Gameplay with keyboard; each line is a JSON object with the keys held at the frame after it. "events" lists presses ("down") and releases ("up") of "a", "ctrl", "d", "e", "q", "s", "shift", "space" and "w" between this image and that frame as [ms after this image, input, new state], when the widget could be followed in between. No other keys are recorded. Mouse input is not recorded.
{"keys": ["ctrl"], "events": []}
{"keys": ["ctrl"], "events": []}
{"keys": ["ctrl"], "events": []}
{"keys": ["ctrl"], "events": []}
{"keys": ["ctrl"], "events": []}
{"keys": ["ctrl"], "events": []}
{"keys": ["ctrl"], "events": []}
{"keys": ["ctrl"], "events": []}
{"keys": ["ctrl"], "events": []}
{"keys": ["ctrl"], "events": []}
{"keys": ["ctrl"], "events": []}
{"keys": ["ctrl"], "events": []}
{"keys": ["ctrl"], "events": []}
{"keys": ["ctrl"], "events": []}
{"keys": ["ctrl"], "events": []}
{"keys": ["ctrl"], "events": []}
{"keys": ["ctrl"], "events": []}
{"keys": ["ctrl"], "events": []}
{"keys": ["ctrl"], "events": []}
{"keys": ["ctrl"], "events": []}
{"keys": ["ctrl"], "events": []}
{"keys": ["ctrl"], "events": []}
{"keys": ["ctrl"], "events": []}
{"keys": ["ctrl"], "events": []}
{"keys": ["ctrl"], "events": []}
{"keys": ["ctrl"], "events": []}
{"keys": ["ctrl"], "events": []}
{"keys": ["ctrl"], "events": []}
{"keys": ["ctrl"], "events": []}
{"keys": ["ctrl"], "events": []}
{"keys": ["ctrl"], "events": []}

**PROBLEM STATEMENT**
Word for word, transcribe the complete listing.

**SOLUTION FOR THIS TASK**
Gameplay with keyboard; each line is a JSON object with the keys held at the frame after it. "events" lists presses ("down") and releases ("up") of "a", "ctrl", "d", "e", "q", "s", "shift", "space" and "w" between this image and that frame as [ms after this image, input, new state], when the widget could be followed in between. No other keys are recorded. Mouse input is not recorded.
{"keys": ["ctrl"], "events": []}
{"keys": ["ctrl"], "events": []}
{"keys": ["ctrl"], "events": []}
{"keys": ["ctrl"], "events": []}
{"keys": ["ctrl"], "events": []}
{"keys": ["ctrl"], "events": []}
{"keys": ["ctrl"], "events": []}
{"keys": ["ctrl"], "events": []}
{"keys": ["ctrl"], "events": []}
{"keys": ["ctrl"], "events": []}
{"keys": ["ctrl"], "events": []}
{"keys": ["ctrl"], "events": []}
{"keys": ["ctrl"], "events": []}
{"keys": ["ctrl"], "events": []}
{"keys": ["ctrl"], "events": []}
{"keys": ["ctrl"], "events": []}
{"keys": ["ctrl"], "events": []}
{"keys": ["ctrl"], "events": []}
{"keys": ["ctrl"], "events": []}
{"keys": ["ctrl"], "events": []}
{"keys": ["ctrl"], "events": []}
{"keys": ["ctrl"], "events": []}
{"keys": ["ctrl"], "events": []}
{"keys": ["ctrl"], "events": []}
{"keys": ["ctrl"], "events": []}
{"keys": ["ctrl"], "events": []}
{"keys": ["ctrl"], "events": []}
{"keys": ["ctrl"], "events": []}
{"keys": ["ctrl"], "events": []}
{"keys": ["ctrl"], "events": []}
{"keys": ["ctrl"], "events": []}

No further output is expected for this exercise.